01 Oct 2022

Carlow nurses face 'toxic combination of fatigue and understaffing'

Two-thirds of nurses who recovered from Covid-19 suffering post-viral fatigue

A recent survey by the Irish Nurses and Midwives Organisation (INMO) has found that two-thirds of nurses who contracted Covid-19 are still experiencing post-viral fatigue.

Of the 545 nurses surveyed who have recovered from the virus, 65 per cent continue to suffer fatigue.

A further 91 per cent, or 497 of the 545 nurses, stated they continued to experience symptoms, which also included mental health difficulties, headaches and breathing problems.

Other post-viral symptoms cited by respondents included anxiety, “brain fog”, dizziness, recurring fever and palpitations.

INMO said that 81 per cent of all 7,000 nurses and midwives surveyed, including those who did not contract Covid-19, said that working in the health service during the pandemic substantially or somewhat impacted their mental health.

“Fatigue is a major risk to patient and staff safety – especially in a pandemic.
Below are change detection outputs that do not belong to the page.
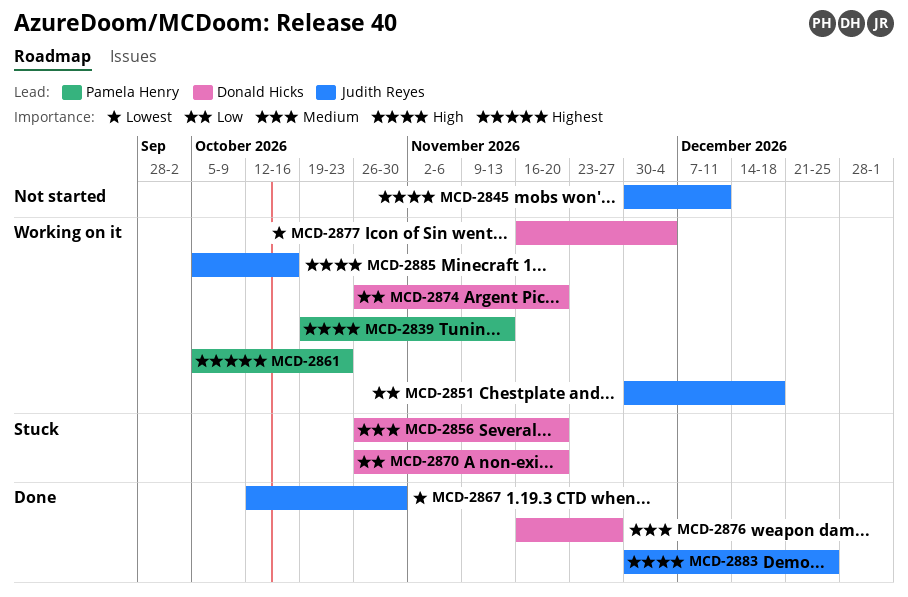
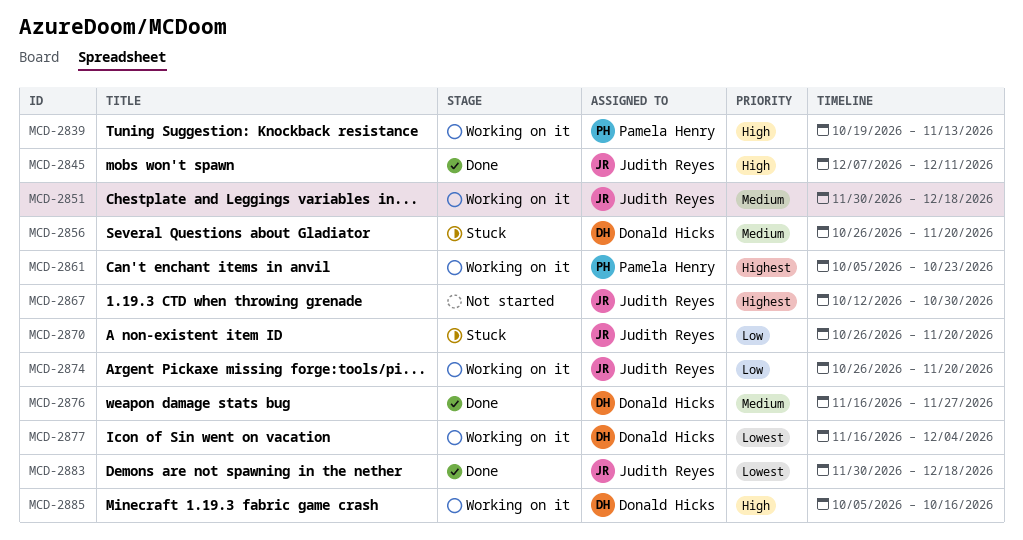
MCD-2845, status: Not started -> Done
MCD-2845, start: Nov 30 -> Dec 7
MCD-2851, priority: Low -> Medium
MCD-2867, status: Done -> Not started
MCD-2867, priority: Lowest -> Highest
MCD-2870, owner: Donald Hicks -> Judith Reyes
MCD-2874, owner: Donald Hicks -> Judith Reyes
MCD-2883, priority: High -> Lowest
MCD-2883, due: Dec 25 -> Dec 18
MCD-2885, owner: Judith Reyes -> Donald Hicks

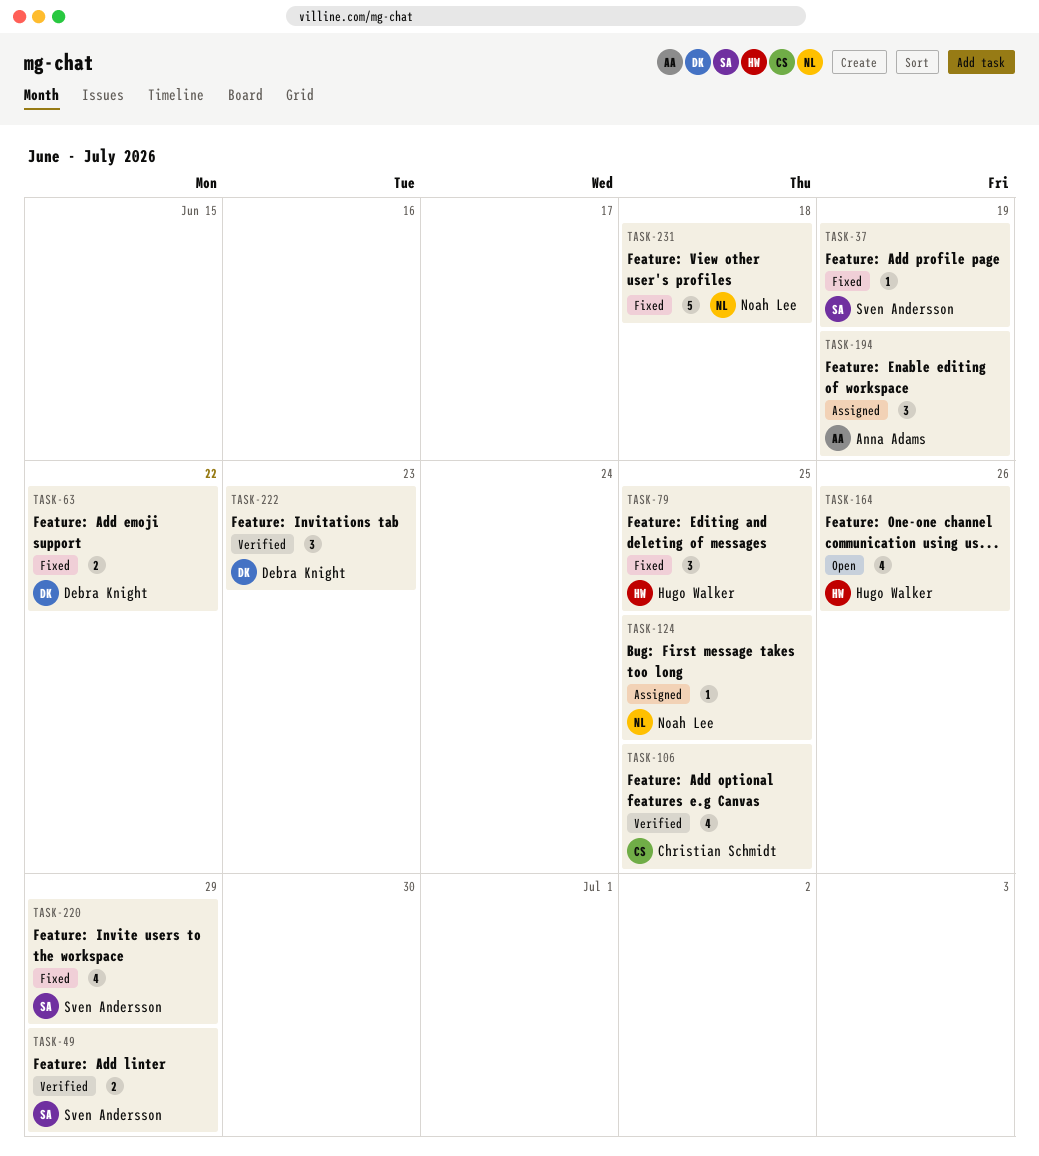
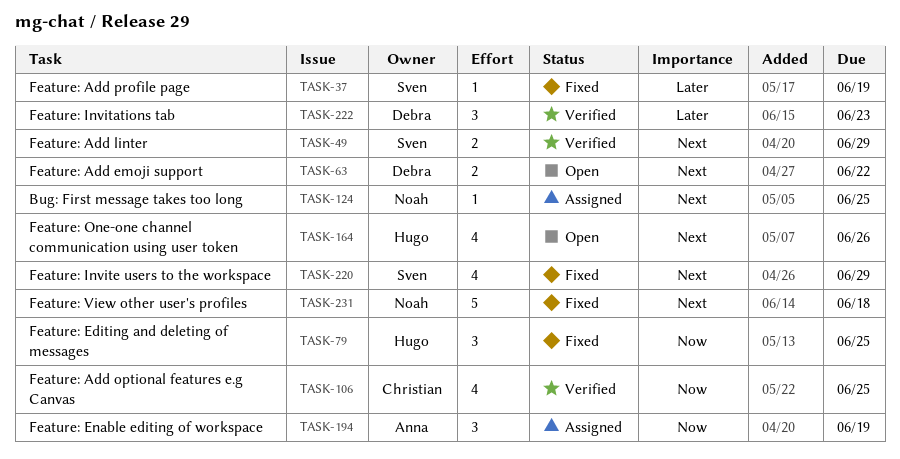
TASK-63, status: Fixed -> Open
Many of our members are reporting that despite recovery, they are still facing exhaustion,” said INMO General Secretary Phil Ní Sheaghdha.

“The impacts of this virus can be long-lasting, so nurses and midwives returning to work after recovery are going to need support. For many, there will be a long road to full recovery.

“They will also need certainty that past mistakes are being corrected. The government should empower the Health and Safety Authority to investigate cases.

“As winter approaches, frontline staff face a toxic combination of fatigue and understaffing. Safe staffing levels are the only way to ensure that our health service is not overwhelmed. We urgently need a clear plan to ramp up health service capacity before winter hits,” she said.

The INMO will present their findings to the Oireachtas Special Committee on COVID response this morning, Tuesday, highlighting the importance of safe staffing over the coming months.